Calcium release from intact calmodulin and calmodulin fragment 78–148 measured by stopped‐flow fluorescence with 2‐p‐toluidinylnaphthalene sulfonate

Abstract
Calcium release from high and low-affinity calcium-binding sites of intact bovine brain calmodulin (CaM) and from the tryptic fragment 78-148, purified by high-pressure liquid chromatography, containing only the high-affinity calcium-binding sites, was determined by fluorescence stopped-flow with 2-p-toluidinylnaphthalene sulfonate (TNS).
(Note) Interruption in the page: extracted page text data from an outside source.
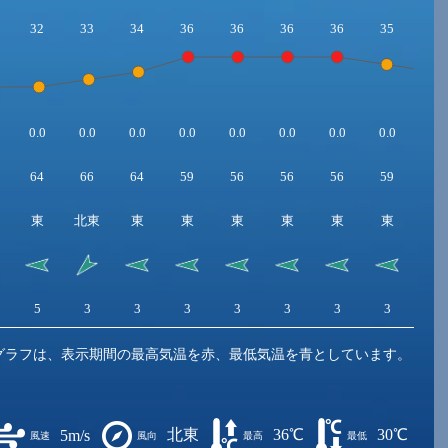
32
33
34
36
36
36
36
35
34
0.0
0.0
0.0
0.0
0.0
0.0
0.0
0.0
0.0
64
66
64
59
56
56
56
59
62
東
北東
東
東
東
東
東
東
東
5
3
3
3
3
3
3
3
3
グラフは、表示期間の最高気温を赤、最低気温を青としています。
北東
36℃
30℃
5m/s
風速
風向
最高
最低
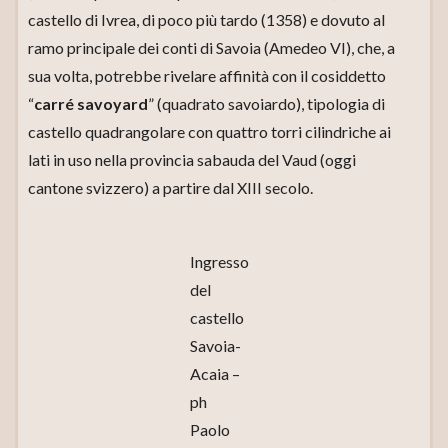
castello di Ivrea, di poco più tardo (1358) e dovuto al
ramo principale dei conti di Savoia (Amedeo VI), che, a
sua volta, potrebbe rivelare affinità con il cosiddetto
“
carré savoyard
” (quadrato savoiardo), tipologia di
castello quadrangolare con quattro torri cilindriche ai
lati in uso nella provincia sabauda del Vaud (oggi
cantone svizzero) a partire dal XIII secolo.
Ingresso
del
castello
Savoia-
Acaia –
ph
Paolo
The tryptic fragments 1-77 and 78-148 each contain a calcium-dependent TNS-binding site, as shown by the calcium-dependent increase in TNS fluorescence. The rate of monophasic fluorescence decrease in endogenous tyrosin on calcium dissociation from intact calcium-saturated calmodulin (kobs 10.8 s-1 and 3.2 s-1 at 25.degree. C and 10.degree. C respectively) as well as the rate of equivalent slow phase of the biphasic decrease in TNS fluorescence (kobsslow 10.6 s-1 and 3.0 s-1 at 25.degree. C and 10.degree. C respectively) and the rate of the solely monophasic decrease in TNS fluorescence, obtained with fragment 78-148 (kobs 10.7 s-1 and 3.5 s-1 at 25.degree. C and 10.degree. C respectively), were identical, indicating that the rate of the conformational change associated with calcium release from the high-affinity calcium-binding sites on the C-terminal half of calmodulin is not influenced by the N-terminal half of the molecule. The fast phase of the biphasic decrease of TNS fluorescence, observed with intact calmodulin only (kobsfast 280 s-1 at 10.degree. C) but not with fragment 78-148, ismost probably due to the conformational change assocaited with calcium release from low-affinity sites on the N-terminal half. The calmodulin fragments 1-77 and 78-148 neither activated calcium/calmodulin-dependent protein kinase of cardiac sarcoplasmic reticulum nor inhibited calmodulin-dependent activation at a concentration approximately 1000-fold greater (5 .mu.M) than that of the calmodulin required for half-maximum activation (5.9 mM at 0.8 mM Ca2+ and 5 mM Mg2+) of calmodulin-dependent phosphoester formation.